Two Perl features I'd like to see

TorgoX on 2002-02-14T13:20:50

Dear Log,

What I'd really like to be added to Perl:

I'd like if there were a %C sprintf format that was like %g, but also did commafication on the integer part of the number(well, with a locale-specific thousands separator, so you get "." or " " as locale-appropriate). So I can just do printf "That file uses %C bytes.\n", -s $filename; and have it say, for example, That file uses 10,116,911 bytes.
(I know it would be a Good Thing if all of sprintf were rewritten to allow, say, overloading specific sprintf formats. But I see reason to wait for that. If I knew any C, I'd just have done this myself years ago and submitted the patch; but I don't know C.)
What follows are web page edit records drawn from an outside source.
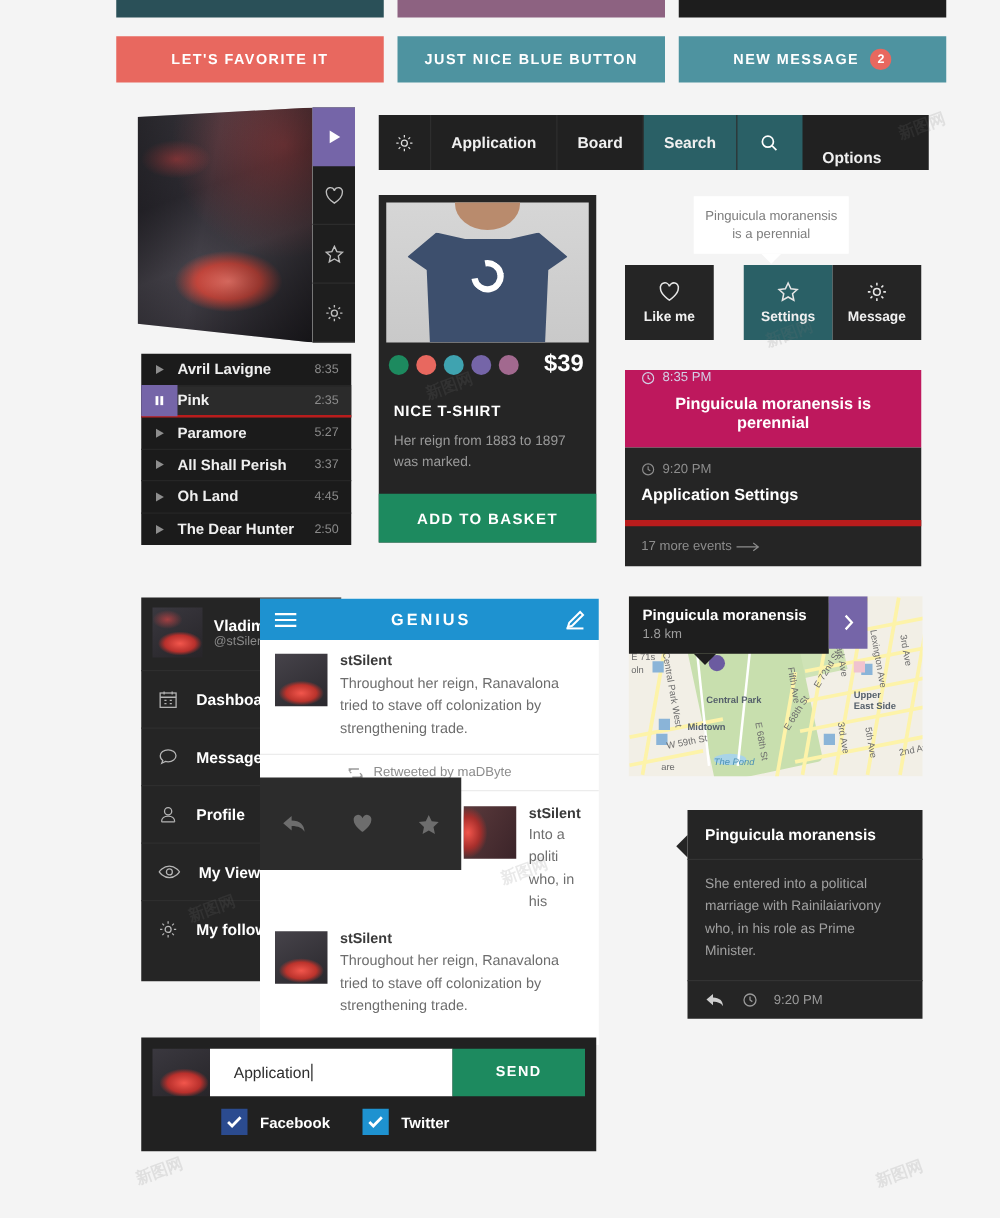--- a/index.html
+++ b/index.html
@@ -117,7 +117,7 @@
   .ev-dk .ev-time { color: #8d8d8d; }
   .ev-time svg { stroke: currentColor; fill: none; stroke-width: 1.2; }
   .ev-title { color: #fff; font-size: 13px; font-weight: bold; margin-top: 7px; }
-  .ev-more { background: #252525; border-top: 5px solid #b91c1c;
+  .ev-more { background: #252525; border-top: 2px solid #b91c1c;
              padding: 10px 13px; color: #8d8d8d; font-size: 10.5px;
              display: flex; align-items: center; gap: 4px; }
Another thing I'd really like:

I'd like if there were a file read-discipline that would auto-guess the encoding (at least as either UTF-8, UTF-16, or other), and also auto-guess the newline format.


For some reason, I'm in a particularly foul mood today, so I hereby threaten to put an ice-axe thru the forehead of anyone who wants to tell me that these things don't belong in the Perl core.


More Important

pudge on 2002-02-14T13:41:23

would be to finish implementing *all* of sprintf in perl's core. For example, %g is broken in the version of sfio that MacPerl uses, and perl doesn't implement %g, though it implements many of the others.

That said, %C seems like a decent idea to me, but it makes me think of what other formats we might want. Maybe a format for HTML encoding or URI encoding of a string? :-)/2

What *I* would really like...

djberg96 on 2002-02-14T14:22:11

...is a working, stable thread model.

Occasionally I tinker with the notion of fork'ing some of my apps where I think I could get some extra speed, but then the reality of overhead hits me.

too many choices

jmm on 2002-02-14T15:47:37

The alphabet is too small for the number of formats you might want. (The example of memory given is wrong - memory you want to be displayed with 3 or 4 characters of accuracy and variable units automatically switching amongst B, KB, MB, GB, ...)

I think that it would be better for printf to check whether the value to be printed is an object which has a printf method. If it does, it gets called something like:

      $val->printf( width, prec, format, flags )

That lets you roll your own and have as many formats as you have object types for each letter of the alphabet.

Encoding Detection

Matts on 2002-02-14T17:34:22

I've done this for UTF16/UCS2 (both little and big endian), UTF32/UCS4 (again, both ends ;-), and UTF8, using byte order marks, for XML::SAX::PurePerl. It should be fairly easy to extract the code and stuff into the I/O layer.